General
- Category: Sulfide mineral
- Formula: Cu_{9}Fe_{9}S_{16}
- IMA symbol: Mho
- Strunz classification: 2.CB.10b
- Crystal system: Tetragonal
- Crystal class: Scalenohedral (42m) H-M symbol: (4 2m)
- Space group: P42m
- Unit cell: a = 10.58 Å, c = 5.38 Å; Volume = 602.22 Å^{3}; Z = 1

Identification
- Formula mass: 1,587.59 g/mol
- Color: Pale yellow. Tarnishes to pinkish brown and purple
- Crystal habit: Granular - Generally occurs as anhedral to subhedral crystals in matrix
- Mohs scale hardness: 4
- Luster: Metallic
- Streak: Black
- Diaphaneity: Opaque
- Specific gravity: 4.36
- Optical properties: Weakly anisotropic

= Mooihoekite =

Copper iron sulfide mineral

Mooihoekite is a copper iron sulfide mineral with chemical formula of Cu_{9}Fe_{9}S_{16}. The mineral was discovered in 1972 and received its name from its discovery area, the Mooihoek mine in Transvaal, South Africa.

==Crystal structure and optical properties==
Mooihoekite crystallizes in the tetragonal crystal system. It has a short optical c-axis that is perpendicular to two longer a-axes of equal length. For Mooihoekite, the c-axis is a 4-fold rotoinversion axis.

Mooihoekite is an opaque mineral which shows weak anisotropism in polished section under reflected light microscopy. It goes slightly extinct every 90°.

==Occurrence==
It is found in massive sulfide from pipe-shaped dunite pegmatite in the norite zone of the Bushveld igneous complex in South Africa.

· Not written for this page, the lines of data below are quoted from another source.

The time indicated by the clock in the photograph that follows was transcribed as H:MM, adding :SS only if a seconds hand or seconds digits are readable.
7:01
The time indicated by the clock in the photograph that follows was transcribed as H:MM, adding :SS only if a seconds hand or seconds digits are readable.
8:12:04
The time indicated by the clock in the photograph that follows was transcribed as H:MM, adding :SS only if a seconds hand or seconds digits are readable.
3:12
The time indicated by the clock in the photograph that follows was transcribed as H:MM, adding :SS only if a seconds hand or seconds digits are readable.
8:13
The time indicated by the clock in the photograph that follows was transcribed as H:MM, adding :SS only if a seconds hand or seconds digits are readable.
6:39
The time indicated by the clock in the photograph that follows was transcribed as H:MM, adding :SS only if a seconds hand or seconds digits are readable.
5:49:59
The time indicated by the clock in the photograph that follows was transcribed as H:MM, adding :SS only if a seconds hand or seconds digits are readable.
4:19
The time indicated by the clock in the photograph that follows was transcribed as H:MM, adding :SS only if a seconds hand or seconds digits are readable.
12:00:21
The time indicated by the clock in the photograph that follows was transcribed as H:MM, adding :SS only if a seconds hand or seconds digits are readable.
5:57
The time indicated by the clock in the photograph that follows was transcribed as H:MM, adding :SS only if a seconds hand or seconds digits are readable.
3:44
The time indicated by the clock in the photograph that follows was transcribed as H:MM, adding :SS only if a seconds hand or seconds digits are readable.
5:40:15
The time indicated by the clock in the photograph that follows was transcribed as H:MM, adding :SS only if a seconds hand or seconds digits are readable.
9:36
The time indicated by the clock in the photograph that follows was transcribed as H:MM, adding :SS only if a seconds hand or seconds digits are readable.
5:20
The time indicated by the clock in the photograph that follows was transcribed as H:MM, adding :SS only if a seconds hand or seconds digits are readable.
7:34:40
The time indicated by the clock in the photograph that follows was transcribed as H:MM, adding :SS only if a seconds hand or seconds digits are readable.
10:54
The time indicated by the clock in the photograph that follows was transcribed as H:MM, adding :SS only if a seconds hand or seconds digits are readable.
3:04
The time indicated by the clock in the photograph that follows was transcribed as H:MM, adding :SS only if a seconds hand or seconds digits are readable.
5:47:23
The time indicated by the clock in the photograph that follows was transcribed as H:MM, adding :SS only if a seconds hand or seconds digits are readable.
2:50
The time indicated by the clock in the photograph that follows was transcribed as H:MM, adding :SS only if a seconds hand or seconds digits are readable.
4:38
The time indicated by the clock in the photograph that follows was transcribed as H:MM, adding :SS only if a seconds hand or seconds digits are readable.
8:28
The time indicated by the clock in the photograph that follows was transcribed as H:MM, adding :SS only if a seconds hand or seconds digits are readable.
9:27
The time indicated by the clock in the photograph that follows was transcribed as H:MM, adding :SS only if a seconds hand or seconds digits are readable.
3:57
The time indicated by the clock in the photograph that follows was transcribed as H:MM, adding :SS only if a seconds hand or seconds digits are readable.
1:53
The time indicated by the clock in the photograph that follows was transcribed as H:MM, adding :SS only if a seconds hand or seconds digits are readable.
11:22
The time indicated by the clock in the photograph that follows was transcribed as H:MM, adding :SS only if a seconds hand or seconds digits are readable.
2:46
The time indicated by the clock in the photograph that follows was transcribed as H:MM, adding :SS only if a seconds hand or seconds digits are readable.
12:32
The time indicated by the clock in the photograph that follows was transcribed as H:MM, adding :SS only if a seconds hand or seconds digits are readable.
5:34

It has also been found in troctolite from the basal Duluth gabbro in Minnesota, US; in the Talnakh area, Norilsk region, western Siberia; at Krzemianka, Poland; in the Malanjkhand copper-molybdenum deposit, Madhya Pradesh, India; and the Stillwater igneous complex in Montana, US.

Mooihoekite occurs in association with haycockite, magnetite, troilite, cuprian pentlandite, mackinawite, sphalerite, and moncheite in the Mooihoek mine and with haycockite, native copper, troilite, pentlandite, cubanite and magnetite in the Duluth complex.

==Uses==
Mooihoekite is a rare mineral that is mostly used for research purposes. It has similar properties to chalcopyrite CuFeS_{2}, making it helpful in the study of ore deposits and the study of the central portion of the Cu-Fe-S phase system. Mooihoekite, chalcopyrite, talnakhite, and haycockite all play key roles in the study of ore genesis and beneficiation.